Selected text:
==================================================
5. In his evidence, Power of Attorney holder of the respondent company Sh. Mohan Sharma testified as PW-1 and relied on the following documents to prove his case:

i.Copy of the certificate of incorporation of respondent (Ex.PW-1/1).

ii.Copy of the power of attorney (Ex.PW-1/2). iii.Tax invoices (Ex.PW-1/3) (Collectively). iv.Ledger accounts of the respondent (Ex.PW-1/4) (Collectively).

v.Original Cheques which were dishonoured (Ex.PW-1/5) (Collectively).

vi.Original cheque returning memos (Ex.PW-1/6) (Collectively).

6. The Trial Court came to the conclusion that the testimony of PW-1 was duly corroborated by the documents on record and since his testimony went unrebutted, the suit was decreed in favour of the respondent.

7. Mr. T.P.S. Kang, learned counsel for the appellant had contended that the impugned judgement is not based on the settled position of law and therefore deserves to be set aside.

8. He argued that the in the present case, Article I of the Limitation Act, 1963 would not be applicable as the account kept by the respondent was not a mutual, open and current and instead of Article 14 would apply. He argued that the respondent had claimed the bills for the period 01.04.2011 till 31.03.2012 but the respondent has not been able to prove the delivery of these goods. He relied upon a judgment of this court in RFA 69/2003 decided on 10.07.2012 in the case of BIPS Systems Vs. TATA Infotech Ltd. He contended that the respondent's ledger account and Tax Invoices would be of no value if no proof of delivery of goods is brought on record. He also argued that certain goods supplied were returned to the respondent but same are not accounted for.

9. Per contra, Mr. Shalabh Gupta, learned counsel for the respondent had argued that the impugned judgment is based on the settled position of law and a correct appreciation of the evidence on record and therefore does not warrant any interference.

10. He argued that the Tax Invoices and ledger account placed on record duly proved that the appellants had indeed placed order for goods with the respondent.
==================================================
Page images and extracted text
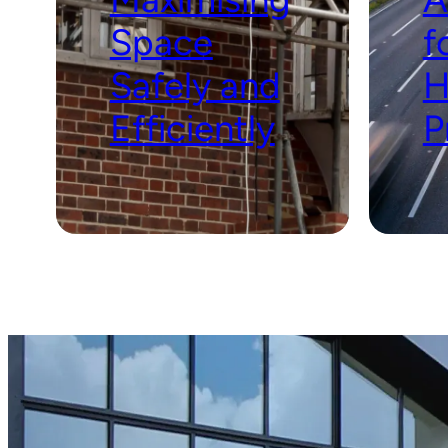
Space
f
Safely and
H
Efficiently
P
==================================================
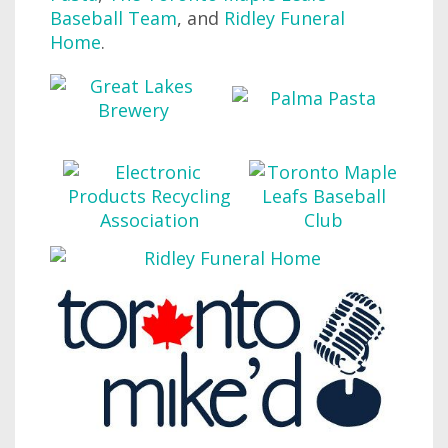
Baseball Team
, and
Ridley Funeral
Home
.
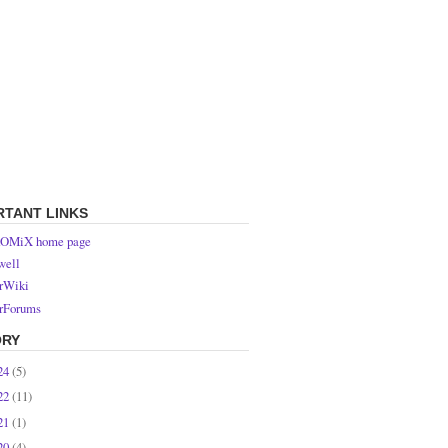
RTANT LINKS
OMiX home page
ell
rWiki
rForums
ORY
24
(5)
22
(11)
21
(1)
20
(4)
==================================================
Assignment:
Answer these questions from the judgment excerpt above:
(a) Who testified as PW-1?
(b) Which exhibit number was given to the original cheque returning memos?
(c) Which case did the appellant's counsel rely on?

Result below:
(a) Sh. Mohan Sharma, the Power of Attorney holder of the respondent company.
(b) Ex.PW-1/6.
(c) BIPS Systems Vs. TATA Infotech Ltd., RFA 69/2003, decided on 10.07.2012.